The First Responder Network Authority (FirstNet) plans to hold an Industry Day in early 2015 for potential vendors and hopes to release a final request for proposal (RFP) by the end of 2015, according to an Urgent Communications report.
In a webinar examining the progress of the public-safety broadband project within states, FirstNet Director of Outreach Amanda Hilliard said the organization has conducted a number of outreach efforts and those are ongoing.
Just last month, FirstNet released two documents that will help formulate its RFP. The organization put out a request for information (RFI) that seeks to better understand the industry's current capabilities and how to best leverage existing resources; responses to that 15-point document are due Oct. 17. Separately, a public notice was released in an attempt to gather input and definitions for terms such as "core" and "radio access network," and those comments are due Oct. 24, she said.
FirstNet is conducting consultations with each state and U.S. territory. Two of them, with Maryland and Minnesota, have been completed. Two more are scheduled this month with Oregon and Washington, with the goal of completing eight consultations by the end of 2014. Meetings with 19 other states that have returned the prerequisite consultation checklist will be scheduled for 2015, she said.
Maryland was the first state to conduct a consultation. Lori Stone, the state's broadband coordinator, said during the webinar that while not everyone can be included in the consultation, it was important to have interaction with folks in the IT departments within state and local government offices. "We realize we have to reach out beyond our traditional public safety users, to the people who really keep the network running," she said.

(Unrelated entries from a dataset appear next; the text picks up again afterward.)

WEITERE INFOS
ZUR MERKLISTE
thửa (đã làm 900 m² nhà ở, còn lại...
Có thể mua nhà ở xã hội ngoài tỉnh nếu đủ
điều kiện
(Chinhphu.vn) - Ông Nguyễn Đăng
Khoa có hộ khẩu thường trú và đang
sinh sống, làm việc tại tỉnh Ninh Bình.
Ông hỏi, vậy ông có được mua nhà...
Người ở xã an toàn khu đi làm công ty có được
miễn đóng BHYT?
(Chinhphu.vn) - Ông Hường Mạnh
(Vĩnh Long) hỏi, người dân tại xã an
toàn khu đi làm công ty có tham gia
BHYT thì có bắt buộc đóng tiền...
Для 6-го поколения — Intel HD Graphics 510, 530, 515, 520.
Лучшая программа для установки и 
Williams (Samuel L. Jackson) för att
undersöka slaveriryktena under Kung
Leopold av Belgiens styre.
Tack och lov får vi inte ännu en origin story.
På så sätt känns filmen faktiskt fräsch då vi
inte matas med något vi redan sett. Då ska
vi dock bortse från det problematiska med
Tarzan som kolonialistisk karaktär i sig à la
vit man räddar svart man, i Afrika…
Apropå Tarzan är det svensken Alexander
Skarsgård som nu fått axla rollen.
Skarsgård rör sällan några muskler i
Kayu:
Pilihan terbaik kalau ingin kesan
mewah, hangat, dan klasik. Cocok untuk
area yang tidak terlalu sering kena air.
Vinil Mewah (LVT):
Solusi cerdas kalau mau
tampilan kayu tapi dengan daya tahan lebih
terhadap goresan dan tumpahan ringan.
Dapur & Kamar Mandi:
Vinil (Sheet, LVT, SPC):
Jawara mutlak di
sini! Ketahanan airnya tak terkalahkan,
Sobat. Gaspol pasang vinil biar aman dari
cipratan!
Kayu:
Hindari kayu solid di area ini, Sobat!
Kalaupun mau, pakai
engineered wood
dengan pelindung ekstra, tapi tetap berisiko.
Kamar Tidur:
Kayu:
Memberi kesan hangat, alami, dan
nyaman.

In Oregon, officials have conducted 175 on-site discussions with local officials, according to Steve Noel, the FirstNet single point of contact (SPOC) for the state.
"Even though we've been out quite a bit and we've hit a lot of our stakeholders, we still have audiences where a lot of people still don't know a whole lot about FirstNet," he said, adding that he recommends it's never too early to start working on outreach. "We want the locals to become champions for what we're doing here and as well as for a national FirstNet, that's kind of our game plan."
Darryl Anderson, director of multi-agency radio communication systems (MARCS) for the state of Ohio, said the state has ongoing interaction with wireless carriers and public utilities and wants to hear from anyone who wants to weigh in on realizing FirstNet's vision. "If they want to reach out to us, that's fine," he said. "We're all in the same, I think, boat, if you will, in that we're anxiously awaiting more detail."
As for state and local governments wondering whether to upgrade their LMR systems now or reconsider investments with the knowledge that FirstNet is coming, Bill Schrier, state of Washington, office of CIO, noted that King County, which surrounds Seattle, is considering a multi-hundred million dollar upgrade to its LMR.
"My advice to them? Upgrade your LMR. Don't depend on LTE and mission critical voice, which are going to be relatively new technologies even five years from now, for your critical response," he said. "Upgrade your LMR… We know how it works. We know it's rock solid. We need it."